Urgensi Mengelola Arus Migrasi dari Tingkat Kota/Kabupaten
Fenomena migrasi di Indonesia penting untuk diperhatikan karena turut berperan dalam pembangunan daerah. Agar berdampak optimal, pengawasan dan pengelolaan arus migrasi perlu ditingkatkan mulai dari kabupaten/kota.
Oleh
Debora Laksmi Indraswari
·5 menit baca
Pentingnya mengelola migrasi tidak dapat dilepaskan dari peran penting mobilitas penduduk sebagai faktor utama penyusun demografi, selain kelahiran dan kematian. Hal itu menentukan berapa banyak penduduk yang harus dilayani di suatu daerah, bagaimana kondisi daerah yang ditinggalkan dan dituju, dan bagaimana struktur demografi suatu daerah sehingga memengaruhi perekonomian dan pembangunannya.
Namun, fenomena migrasi seringkali terlewatkan begitu saja. Hal itu kontras dengan arus migrasi di Indonesia yang cukup besar lantaran jumlah penduduk yang banyak dan wilayah kepulauan yang luas.
Data Survei Sosial Ekonomi Nasional (Susenas) 2021 menyebutkan, ada 30,3 juta migran seumur hidup di Tanah Air. Ini artinya ada 11,1 persen penduduk yang sudah berpindah tempat dari daerah kelahirannya ke tempat baru. Dalam periode lima tahun terakhir, setidaknya ada 5,2 juta orang atau 2,1 persen dari total penduduk Indonesia yangberpindah tempat tinggal ke domisilinya saat ini (migrasi risen).

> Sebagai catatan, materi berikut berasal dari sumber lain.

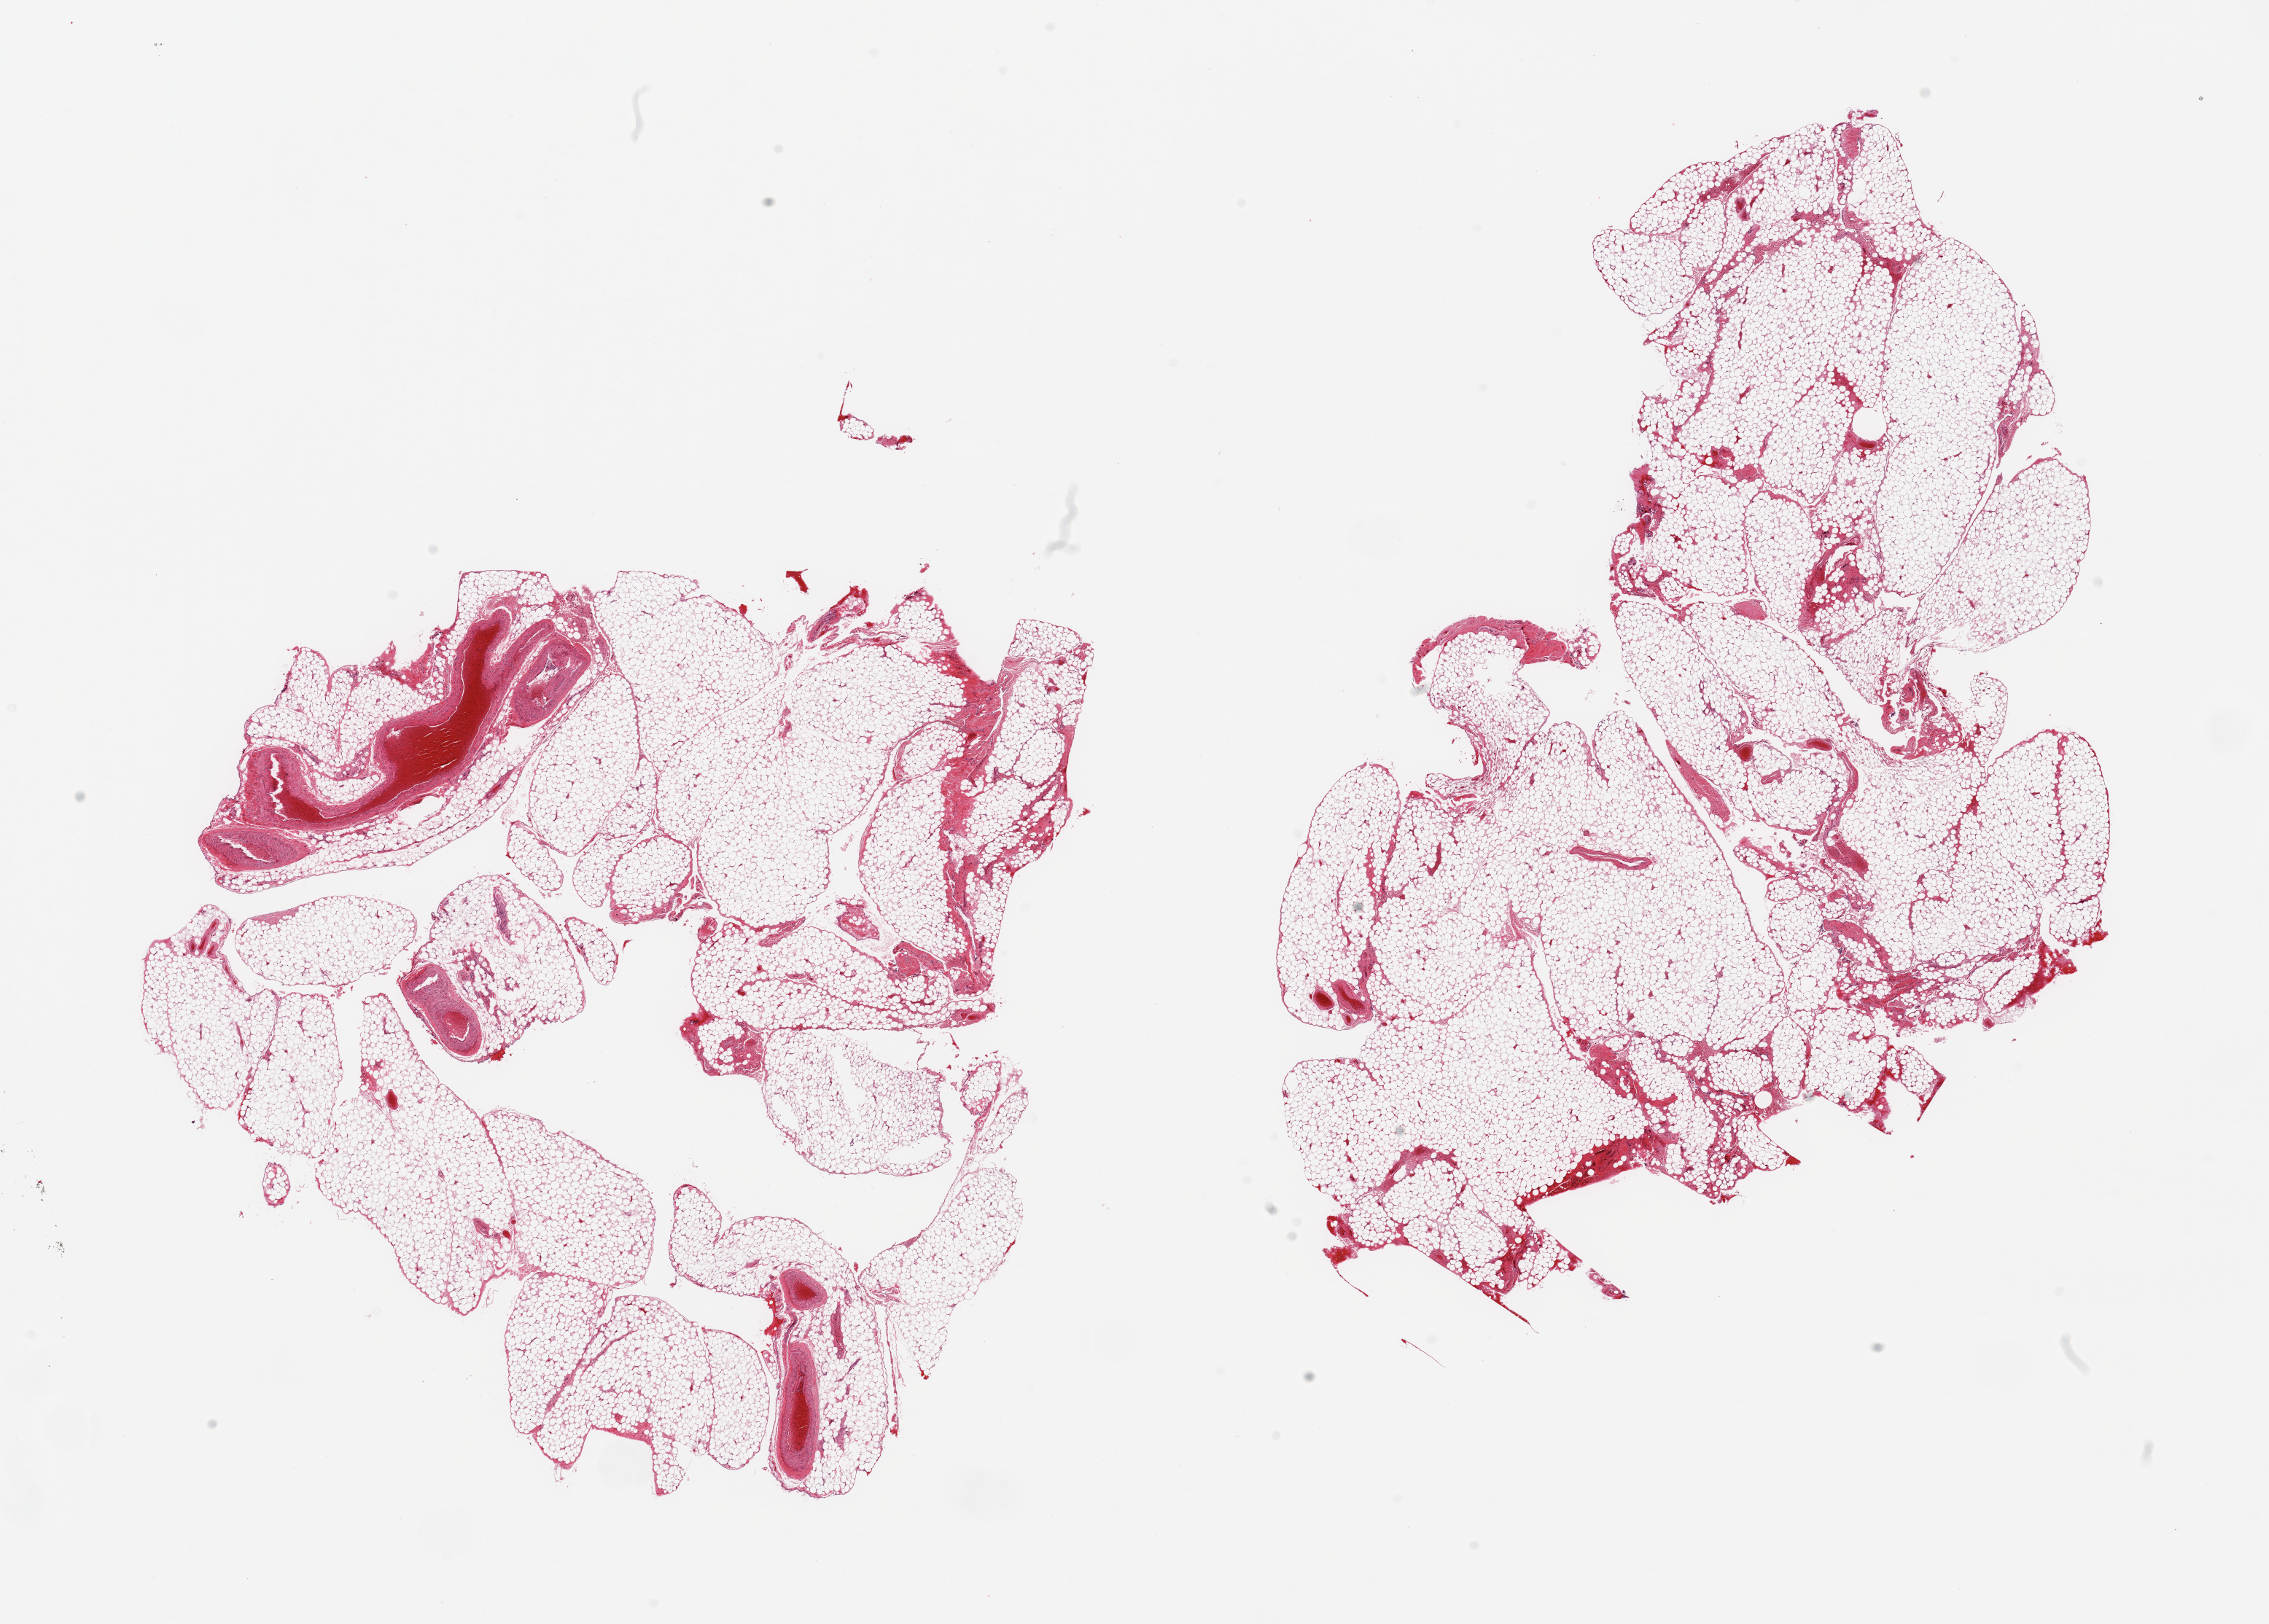
H&E whole-slide image, brightfield, a low-resolution overview of the entire scanned area, about 24.6 x 17.6 mm (slide scanned at 20x); PAXgene-fixed, paraffin-embedded tissue; sampled site (target tissue): omentum; donor tissue sample. Donor sex: male.
Reviewer comment on this tissue sample: 2 pieces, ~10% vascular/fascia elements.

Angka tersebut tidak jauh berbeda dari tahun-tahun sebelumnya. Badan Pusat Statistik (BPS) mencatat, pada 2020 ada 2 persen penduduk Indonesia berstatus migran risen.Pada 2019, tepat setahun sebelum pandemi Covid-19 melanda, jumlah penduduk yang bermigrasi jauh lebih besar, yaitu sekitar 5,9 juta jiwa atau 2,2 persen dari total penduduk Indonesia.
Perpindahan tersebut memang wajar adanya. Namun, hal ini akan menjadi masalah apabila perpindahan itu menuju ke daerah-daerah tertentu yang sudah padat penduduknya. Ini mengakibatkan bertambahnya ketimpangan distribusi penduduk, seperti yang selama ini sudah terjadi antara Jawa dan pulau-pulau lain.
Hal itu juga menjadi cerminan adanya ketimpangan pembangunan antardaerah. Daerah dengan pusat perekonomian menjadi daya tarik bagi migran. Sementara daerah yang kesulitan secara ekonomi cenderung ditinggalkan warganya, terutama mereka yang termasuk kelompok usia produktif.
Hal ini menjadikan Jawa yang menyumbang lebih dari 50 persen pertumbuhan ekonomi nasional menjadi ”gula-gula” bagi para migran. Ditambah lagi sejak zaman kolonialisme, Jawa memang menjadi pusat pemerintahan dan perekonomian sehingga aktivitas penduduk tumbuh dan berkembang hingga saat ini.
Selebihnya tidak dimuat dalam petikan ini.